→ **Teks Bacaan**:
___
Sunday, October 30, 2016

Happy 29th My Self








Ada yang berbeda dari ulang tahun saya kali ini. Secara spesial saya memberi hadiah untuk diri saya sendiri. Sebuah surat pengunduran diri. Sebetulnya keinginan untuk resign ini sudah seringkali muncul sejak lama. Surat resign pun sudah berkali-kali dibuat dan hanya tersimpan di desktop komputer tanpa pernah di print apalagi sampai di meja atasan. Alasan belum dapet kerjaan baru, takut nggak punya penghasilan dan takut jadi pengangguran pun kerap kali menahan saya menyerahkan surat resign ini.

Mungkin keputusan untuk resign ini merupakan salah satu keputusan terbesar dalam hidup yang pernah saya ambil. Hingga detik ini pun saya juga tidak tahu apakah ini keputusan yang paling tepat atau tidak.
___
→ **Cuplikan Data**:
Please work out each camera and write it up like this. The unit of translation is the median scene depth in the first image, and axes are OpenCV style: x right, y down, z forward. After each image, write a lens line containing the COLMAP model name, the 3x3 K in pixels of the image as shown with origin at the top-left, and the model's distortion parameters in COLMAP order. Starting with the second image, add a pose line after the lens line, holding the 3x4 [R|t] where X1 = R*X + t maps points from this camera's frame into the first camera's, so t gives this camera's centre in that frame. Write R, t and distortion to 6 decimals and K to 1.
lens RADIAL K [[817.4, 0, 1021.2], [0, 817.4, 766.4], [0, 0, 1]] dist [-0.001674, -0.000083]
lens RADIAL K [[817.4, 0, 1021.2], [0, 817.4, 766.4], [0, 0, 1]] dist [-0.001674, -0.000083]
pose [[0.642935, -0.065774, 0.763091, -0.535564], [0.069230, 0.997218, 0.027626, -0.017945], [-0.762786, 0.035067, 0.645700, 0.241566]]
___
Lanjutkan tulisan di atas tentang keputusan mengundurkan diri dari pekerjaan, dimulai tepat setelah kalimat terakhirnya.

Secara kebetulan, tepat sehari setelah saya menyerahkan surat pengunduran diri, saya bertemu dengan seorang teman lama.  Kami memang belum kenal terlalu lama, tapi ada beberapa orang yang memang tidak perlu waktu yang lama untuk merasa klik dan bisa sharing banyak hal termasuk hal-hal pribadi yang jarang bisa kita share dengan orang lain. Teman saya ini salah satunya. Dia cerita kalau dia juga baru saja mengajukan resign.

Kami ada di posisi yang sama. Sama-sama resign sebelum mendapatkan pekerjaan baru. Sama-sama sempat khawatir untuk hari-hari ke depan. Dan juga sama-sama sudah merasa ‘cukup’ di tempat kerja yang sekarang.

Saya kemudian bertanya, tepatkah keputusan yang saya ambil ini. Saya keluar justru di saat sedang tidak ada masalah apa-apa, ada di posisi yang cukup baik dengan penghasilan yang lumayan, dan beberapa teman mungkin bilang, “kenapa keluar Mit, kan enak bagian lu sekarang.” Jawabannya sederhana, saya selalu punya beribu alasan untuk resign dan selalu mencari-cari alasan untuk tetap bertahan.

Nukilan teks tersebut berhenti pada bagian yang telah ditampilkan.